Work order: What you return should be exactly the lines from the one containing "ring pip: (86, 99)" down to the final line of the listing, with nothing else.

= Beginning of Section =

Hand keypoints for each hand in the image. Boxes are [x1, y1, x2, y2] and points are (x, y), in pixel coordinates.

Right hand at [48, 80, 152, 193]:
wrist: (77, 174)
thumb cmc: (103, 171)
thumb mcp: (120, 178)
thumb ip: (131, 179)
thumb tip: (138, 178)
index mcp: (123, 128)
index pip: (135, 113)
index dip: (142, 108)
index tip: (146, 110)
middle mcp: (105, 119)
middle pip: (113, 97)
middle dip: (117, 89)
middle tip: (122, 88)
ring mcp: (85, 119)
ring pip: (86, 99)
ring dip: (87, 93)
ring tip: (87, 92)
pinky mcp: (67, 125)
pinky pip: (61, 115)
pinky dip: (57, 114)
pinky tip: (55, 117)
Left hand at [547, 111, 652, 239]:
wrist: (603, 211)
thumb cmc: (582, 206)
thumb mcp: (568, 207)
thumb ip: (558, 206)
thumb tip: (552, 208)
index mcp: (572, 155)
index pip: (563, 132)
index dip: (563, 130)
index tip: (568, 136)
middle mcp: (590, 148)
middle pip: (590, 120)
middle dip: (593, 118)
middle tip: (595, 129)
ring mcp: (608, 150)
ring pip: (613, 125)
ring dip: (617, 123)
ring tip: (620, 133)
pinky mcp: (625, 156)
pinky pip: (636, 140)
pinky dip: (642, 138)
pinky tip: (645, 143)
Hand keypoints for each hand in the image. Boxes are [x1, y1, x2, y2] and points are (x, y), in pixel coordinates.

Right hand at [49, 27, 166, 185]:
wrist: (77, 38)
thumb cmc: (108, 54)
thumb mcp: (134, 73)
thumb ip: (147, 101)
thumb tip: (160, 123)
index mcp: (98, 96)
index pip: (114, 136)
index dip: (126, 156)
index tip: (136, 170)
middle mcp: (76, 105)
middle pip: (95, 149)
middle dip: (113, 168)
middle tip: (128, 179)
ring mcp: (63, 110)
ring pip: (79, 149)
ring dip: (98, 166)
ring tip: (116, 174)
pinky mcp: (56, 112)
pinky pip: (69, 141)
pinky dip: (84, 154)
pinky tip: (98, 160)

= End of Section =

Exercise answer:
ring pip: (86, 99)
ring dip: (87, 93)
ring tip: (87, 92)
pinky mcp: (67, 125)
pinky pip: (61, 115)
pinky dip: (57, 114)
pinky tip: (55, 117)
Left hand at [547, 111, 652, 239]:
wrist: (603, 211)
thumb cmc: (582, 206)
thumb mcp: (568, 207)
thumb ip: (558, 206)
thumb tip: (552, 208)
index mcp: (572, 155)
index pip: (563, 132)
index dip: (563, 130)
index tip: (568, 136)
middle mcp: (590, 148)
middle pip: (590, 120)
middle dip: (593, 118)
middle tip: (595, 129)
ring mcp: (608, 150)
ring pip: (613, 125)
ring dip: (617, 123)
ring tip: (620, 133)
pinky mcp: (625, 156)
pinky pip: (636, 140)
pinky dip: (642, 138)
pinky tip: (645, 143)
Hand keypoints for each hand in the image. Boxes are [x1, y1, x2, y2] and points are (x, y), in pixel coordinates.

Right hand at [49, 27, 166, 185]:
wrist: (77, 38)
thumb cmc: (108, 54)
thumb mcp: (134, 73)
thumb ip: (147, 101)
thumb tip: (160, 123)
index mcp: (98, 96)
index pip: (114, 136)
index dip: (126, 156)
index tip: (136, 170)
middle mcp: (76, 105)
middle pip: (95, 149)
middle dip: (113, 168)
middle tip: (128, 179)
ring mcp: (63, 110)
ring pip: (79, 149)
ring dip: (98, 166)
ring tip: (116, 174)
pinky mcp: (56, 112)
pinky pip: (69, 141)
pinky dip: (84, 154)
pinky tip: (98, 160)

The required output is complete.